In [None]:
import matplotlib
from datascience import *
%matplotlib inline
import matplotlib.pyplot as plots
import numpy as np
plots.style.use('fivethirtyeight')

## Distribution of the Sample Average

We will work with the flight delays dataset again (flight delays for United flights in summer 2015).

In [None]:
united = Table.read_table('united_summer2015.csv')
united_bins = np.arange(-20, 300, 10)
united.hist('Delay', bins=united_bins)

In [None]:
delays = united.column('Delay')
delay_mean = np.mean(delays)
delay_sd = np.std(delays)
delay_mean, delay_sd

We'll write code to generate a sample of flights, and take the mean delay in that sample.  We call that the *sample mean*.  Remember that the sample mean is an estimate of the population mean (i.e., mean flight delay of all flights).

In [None]:
def one_sample_mean(sample_size):
    """Take a sample from the population of flights and compute its mean"""
    sampled_flights = united.sample(sample_size)
    return np.mean(sampled_flights.column('Delay'))

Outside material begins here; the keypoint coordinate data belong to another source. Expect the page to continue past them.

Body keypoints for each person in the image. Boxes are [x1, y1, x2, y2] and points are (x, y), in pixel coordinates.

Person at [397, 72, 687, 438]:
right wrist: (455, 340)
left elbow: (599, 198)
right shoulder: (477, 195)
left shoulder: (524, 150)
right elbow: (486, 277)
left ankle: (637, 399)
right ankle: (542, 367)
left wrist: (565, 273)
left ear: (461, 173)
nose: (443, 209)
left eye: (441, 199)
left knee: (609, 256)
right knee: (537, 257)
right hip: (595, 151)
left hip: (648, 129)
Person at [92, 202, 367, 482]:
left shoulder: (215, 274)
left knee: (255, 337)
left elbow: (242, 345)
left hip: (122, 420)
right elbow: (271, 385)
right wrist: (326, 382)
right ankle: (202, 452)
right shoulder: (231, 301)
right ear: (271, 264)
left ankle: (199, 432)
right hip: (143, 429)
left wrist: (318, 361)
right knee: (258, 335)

Let's take many samples, compute the mean of each, and look at the distribution of these sample means.

In [None]:
def ten_thousand_sample_means(sample_size):
    """Use the bootstrap to approximate the distribution of the sample mean"""
    means = make_array()
    for i in np.arange(10000):
        mean = one_sample_mean(sample_size)
        means = np.append(means, mean)
    return means

In [None]:
sample_means_400 = ten_thousand_sample_means(400)
Table().with_column('Mean of 400 flight delays', sample_means_400).hist(bins=20)
print('Population Average:', delay_mean)

How many possible ways are there that the sample could have come out?  In other words, how many possible samples are there?

In [None]:
united.num_rows

In [None]:
# How many possible sample means are there?
united.num_rows ** 400

Far too many samples to enumerate them all!  So while there *is* a well-defined distribution given by all possible sample means from all samples, it is too hard to compute it exactly.  Instead, we approximate this distribution by drawing 10000 samples from it and drawing the histogram of those samples.

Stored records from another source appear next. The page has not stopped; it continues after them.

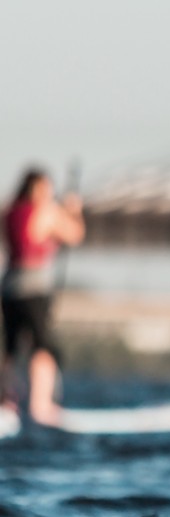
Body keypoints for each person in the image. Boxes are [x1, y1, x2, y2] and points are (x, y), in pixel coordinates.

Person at [3, 168, 84, 425]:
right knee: (43, 348)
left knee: (11, 349)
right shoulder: (45, 210)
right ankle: (41, 406)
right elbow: (74, 234)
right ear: (38, 189)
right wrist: (73, 212)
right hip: (34, 288)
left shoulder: (10, 212)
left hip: (9, 287)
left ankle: (7, 404)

Now let's look at how the shape of this distribution of sample means depends on the size of the sample.

In [None]:
sample_means_900 = ten_thousand_sample_means(900)

In [None]:
means_tbl = Table().with_columns(
    '400', sample_means_400,
    '900', sample_means_900,
)

In [None]:
means_tbl.hist(bins = np.arange(5, 31, 0.5))
plots.title('Distribution of Sample Average');

How would you interpret this picture?  What does it tell you about the effect of increasing the sample size?

In [None]:
"""Empirical distribution of random sample means"""

def plot_and_summarize_sample_means(sample_size):
    sample_means = ten_thousand_sample_means(sample_size)
    sample_means_tbl = Table().with_column('Sample Means', sample_means)
    
    # Print some information about the distribution of the sample means
    print("Sample size: ", sample_size)
    print("Population mean:", delay_mean)
    print("Average of sample means: ", np.mean(sample_means))
    print("Population SD:", delay_sd)
    print("SD of sample means:", np.std(sample_means))

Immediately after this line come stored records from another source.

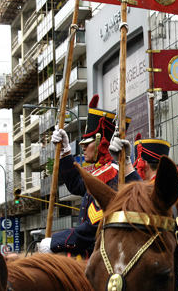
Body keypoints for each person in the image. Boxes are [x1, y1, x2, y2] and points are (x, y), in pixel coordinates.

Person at [39, 94, 141, 256]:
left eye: (88, 143)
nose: (84, 148)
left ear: (102, 143)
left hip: (104, 255)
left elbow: (95, 225)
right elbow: (76, 185)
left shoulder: (113, 175)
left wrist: (56, 241)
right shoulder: (100, 171)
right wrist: (65, 153)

    # Plot a histogram of the sample means
    sample_means_tbl.hist(bins=20)
    plots.xlabel('Sample Means')
    plots.title('Sample Size ' + str(sample_size))

In [None]:
plot_and_summarize_sample_means(100)

In [None]:
39.48 / 3.932

In [None]:
plot_and_summarize_sample_means(400)

In [None]:
39.48 / 1.973

In [None]:
plot_and_summarize_sample_means(625)

In [None]:
39.48 / 1.577

In [None]:
39.48 / np.sqrt(100)

In [None]:
39.48 / np.sqrt(400)

In [None]:
39.48 / np.sqrt(625)